Activities:
[a] Decide whether each statement agrees with the Icechunk and Zarr groups walkthrough. Answer yes or no for each and quote the words of the text that settle it: (i) The example stores its repository in cloud object storage. (ii) Creating the repository fails if the path already exists. (iii) Two xarray.DataArray objects are committed to the group hierarchy Mean_2017_2022/02C.
[b] In the Icechunk and Zarr groups walkthrough, what Zarr version does the printed output report?
[c] Resume the Icechunk and Zarr groups walkthrough from its last sentence.

Excerpt provided:
----

Skip to content
Icechunk, Xarray and Zarr Groups

Icechunk, Xarray and Zarr Groups

June 1, 2026

A comprehensive example that combines the following icechunk functionalities.

  • Local filesystem storage
  • Writing multiple xarray.Datasets into individual Zarr groups
  • Creating empty arrays in another group

Local “store” and “repository”

import xarray as xr
import zarr
import rioxarray as xrrio
import icechunk as ic
from icechunk.xarray import to_icechunk

print(f"{ic.__version__ = }")
print(f"{zarr.__version__ = }")
print(f"{xr.__version__ = }")

# ic.__version__ = '1.1.21'
# zarr.__version__ = '3.1.1'
# xr.__version__ = '2025.6.0'

icstore = ic.storage.local_filesystem_storage("/home/alex/Temp/icechunk_repos/ioesri_z0_bydir.ic.zarr")
icrepo = ic.Repository.create(icstore) # Fails if the path already exists

Xarray to Zarr group with transaction

Using a Python context that Icechunk provides for a transaction, a series of individual operations can be performed and committed all together if they complete without throwing errors.

Here two xarray.DataArray objects are committed to a common group hierarchy Mean_2017_2022/02C.

----

Given information:
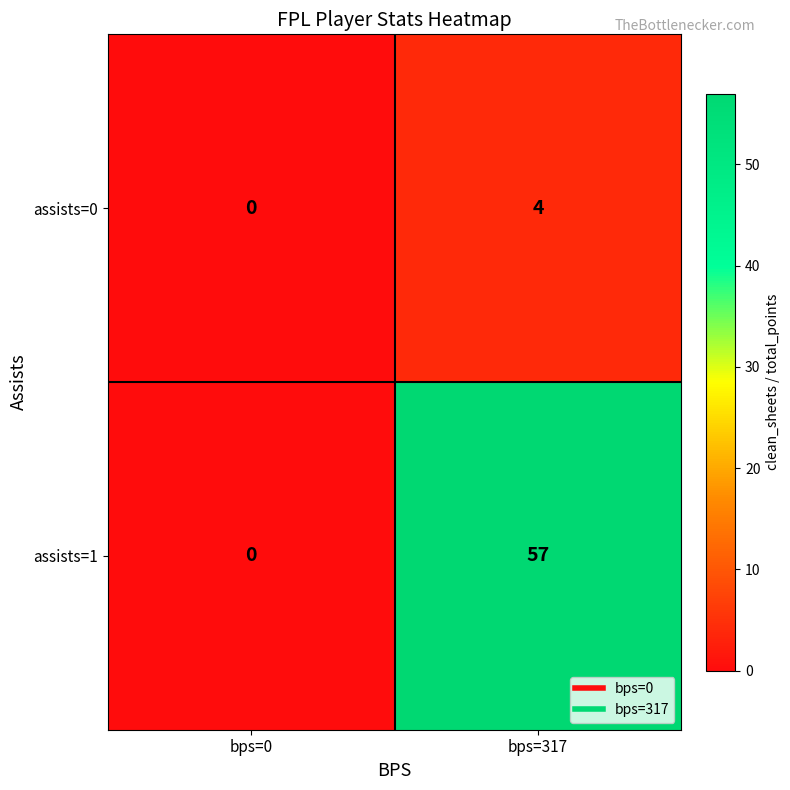

What is the difference between the assists=1 values at bps=0 and bps=317?

57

----

Answers by item number:
[a]
(i) No: "Local filesystem storage"
(ii) Yes: "# Fails if the path already exists"
(iii) Yes: "Here two xarray.DataArray objects are committed to a common group hierarchy Mean_2017_2022/02C."

[b] The Zarr version is '3.1.1'.

[c]
# ...
# Bunch of stuff here, reading and/or computing the mask on a different grid, etc.
# ...
# pmask: xr.DataArray of global bool mask data

# Read GeoTIFF with `rioxarray`
gtifpath = "02C_my_input_tile.tif"
a = xrrio.open_rasterio(gtifpath)
a.name = "roughness_length"

# Clip global mask to tile extent
b = rasterio.warp.transform_bounds(a.rio.crs, "EPSG:4326", *a.rio.bounds())
_m = pmask.rio.clip_box(minx=b[0], miny=b[1], maxx=b[2], maxy=b[3], crs="EPSG:4326")  

# Icechunk transaction context
with icrepo.transaction("main", 
    message=f"Adding mask and {gtifpath} data for a tile"
) as icstore:

    # Write geotiff xarray object to group in `icstore`
    to_icechunk(a.isel(band=0), icstore.session, group="Mean_2017_2022/02C/input_tif")
   
    # Write mask subset to adjacent group in `.../02C`
    to_icechunk(_m, icstore.session, group="Mean_2017_2022/02C/gebco_mask")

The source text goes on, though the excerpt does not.